Salgo a la calle y el sol golpea mi cara. Todo lo que asoma del abrigo está casi congelado pero ahora el rostro empieza a tomar conciencia de sí mismo. El sol saluda y los ruidos le hacen eco. Aquí no hay singular. Ruidos, olores, terrores, gentes, son todos plurales, diversos y múltiples.

Atravieso la calle, tengo que mirar hacia todos lados, no sabes qué ni de dónde puede venir lo que quiera que tenga que pasar en ese mismo instante por donde tú. Yo miro, también me miran, por todos lados, en cualquier circunstancia siempre hay un ojo sobre ti. Parece el efecto de los minaretes que nos contemplan a todos pero a la par es una realidad bien tangible, es metáfora y realidad, es comunidad y vigilancia.

Huele a frío (¡hace frío!), a tierra mojada, a leña quemándose, a meloui, a humo de coche. Avanzo un poco más y también me huele a guiso (ajo, tomates, cilantro), al jabón que usan para lavar el suelo, al humo de los cigarros de los hombres de los cafés.

Ahí están siempre ellos, sujetos individuales que conforman un grupo permanente, cambian los nombres, pero el grupo se mantiene. Sentados de frente a la calle, brazo contra brazo, muchas veces sin hablar, frente a la vida como un escaparate. Ellas se mueven, del brazo, arrastrando niños, cargando bolsas. La ciudad bulle, los ruidos no cesan, la gente no para (ni de estar sentados, presentes) los olores se disparan por todos lados.

A veces esos hombres leen, a veces conversan, otras veces sólo miran hacia fuera, contemplan ese escaparate de la vida, porque en cierta manera la vida lo es. Aquí como allí pero más allí, en esa realidad que sé mía pero a la que me va a costar volver.

En mi “allí” de hoy, en ese país y continente que me espera, en esa cosmovisión que llamamos Occidente la vida se me escapa. Entre carreras, vallas publicitarias, papeles y más papeles, llamadas, wassaps, mails, coches, reuniones, los días se van y se van. Llega la noche y me pregunto cómo han podido pasar tantas horas seguidas (y yo sin darme cuenta…). Mientras en mi “aquí” actual los días se dilatan pareciera que sin fin, y pese así, las semanas, los meses, corren, vuelan. Pero no inermes, ni vacíos, me dejan el recuerdo de cada uno de los días vividos, de los cafés, de las sonrisas, de las tardes de aerobic, de las fiestas en casa de Agathe, de los tés en el Institute, de los paseos por la medina, ese laberinto de mil colores y escondrijos. De cada llamada a la oración al caer la tarde bajo atardeceres rosados, de cada noche de estrellas brillantes, de cada cielo azul.

Aquí la vida es mía.

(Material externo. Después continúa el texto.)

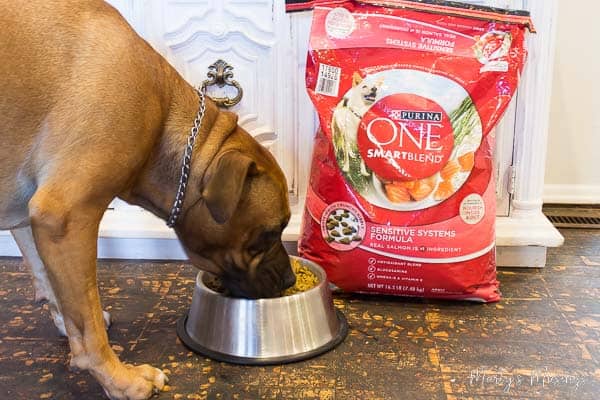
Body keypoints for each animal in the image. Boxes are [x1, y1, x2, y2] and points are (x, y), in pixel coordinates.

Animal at [0, 1, 296, 398]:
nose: (291, 281)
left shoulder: (29, 215)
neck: (162, 116)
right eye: (267, 234)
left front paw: (64, 320)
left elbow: (52, 284)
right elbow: (90, 330)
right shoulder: (64, 218)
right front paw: (119, 379)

Mío es el frío que me cala los huesos, mío el sol que me tuesta las mejillas, mío el abrazo diario que me regala Manal a forma de saludo, mío el esfuerzo de sortear agujeros y coches, míos los olores que no olvidaré nunca, mía la rabia de esquivar andando la pobreza más extrema, mío el placer de sentir cada uno de los segundos que he habitado mi vida. Mío, mía… nada me pertenece pero todo estará siempre en mí.

No, hoy no quiero hablar de velos, de acoso, de corrupción ni de censura. Eso está, eso se ve, lo conocemos, lo padecen y lo he padecido, pero Marruecos es más, mucho e infinitamente más.

Aquí vine por decisión propia y de aquí me iré sin decidirlo.